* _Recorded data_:
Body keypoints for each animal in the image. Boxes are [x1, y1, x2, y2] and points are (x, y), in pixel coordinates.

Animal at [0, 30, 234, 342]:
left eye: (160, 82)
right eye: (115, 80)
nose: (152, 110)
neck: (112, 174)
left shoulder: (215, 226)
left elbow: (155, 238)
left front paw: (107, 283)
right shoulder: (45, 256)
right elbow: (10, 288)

* _WHAT TO WORK ON_:
What is needed is an exact copy of the lines from the one containing "left elbow: (155, 238)" through the last line of the records above, both included.

* _RESPONSE FOR THIS EXERCISE_:
left elbow: (155, 238)
left front paw: (107, 283)
right shoulder: (45, 256)
right elbow: (10, 288)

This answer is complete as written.